Passionné de plongée sous-marine et de surf depuis son jeune âge et touché par la dégradation de son terrain de jeu favori, il offre des tours guidés en kayak et en Stand Up Paddle board axés sur l’éducation environnementale. David entrecoupe ses sorties de capsules informatives sur le rôle des récifs coralliens, les espèces endémiques et l’importance des mangroves pour ces derniers. Il fait aussi de la sensibilisation à la gestion des déchets et à l’importance de l’économie locale. Un gars têtu, parfois même au détriment des chaînes hôtelières dont il dénonce ouvertement les actions, mais qui surtout a une good vibe tout en s’impliquant à fond dans sa communauté.

Peut-être que les actions de David en inspireront d’autres à se mettre à l’œuvre, à leur manière, puisque chacun possède des compétences qui leur sont propres.
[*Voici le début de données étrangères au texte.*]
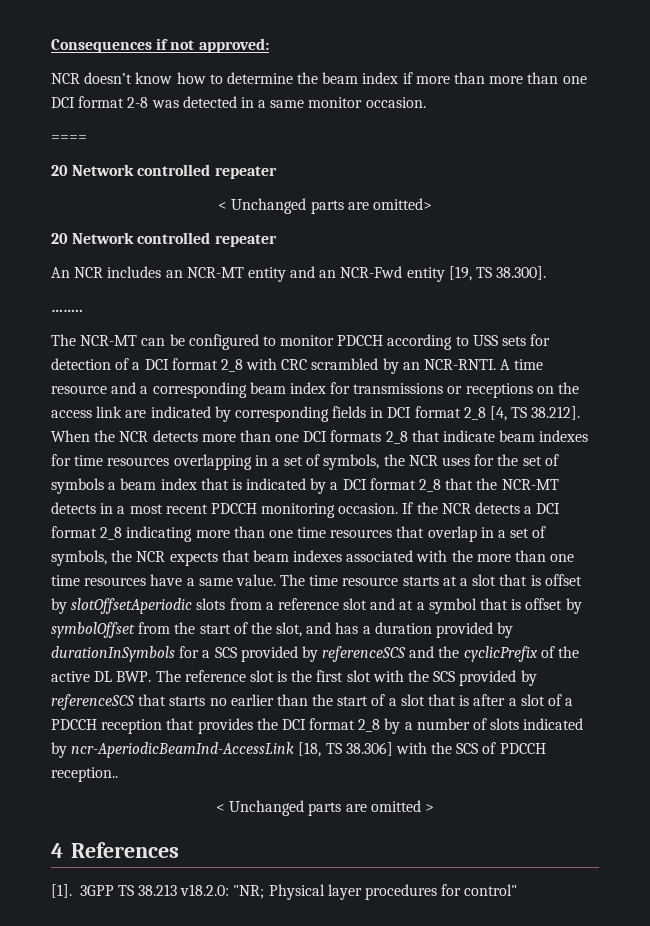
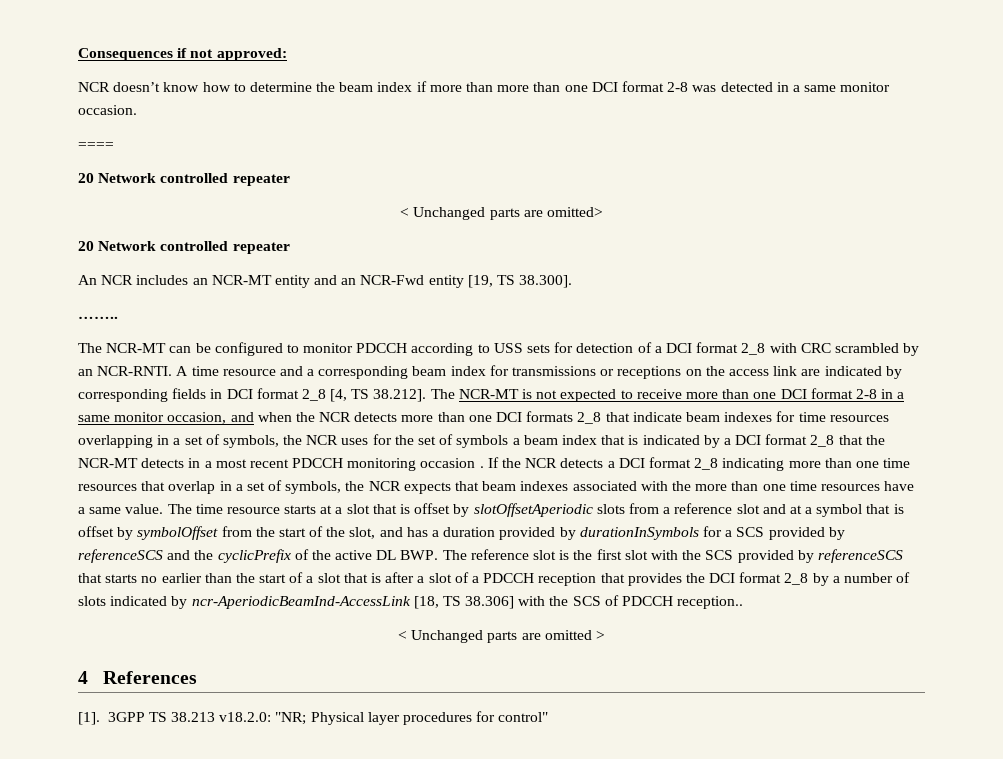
[51,430,90,442] When -> [430,388,905,402] [78,412,292,424] The NCR-MT is not expected to receive more than one DCI format 2-8 in a same monitor occasion, and when
[338,503,399,514] occasion. -> [420,458,484,468] occasion .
Peut-être aussi le mot se répandra-t-il au-delà des revues scientifiques et des documentaires alarmants pour faire boule de neige et toucher un plus large public. De quoi redonner un peu d’espoir à ceux qui, comme moi, l’avaient perdu quelque part entre le chemin de la maison et de l’océan… qui, au final, ne sont pas si différents.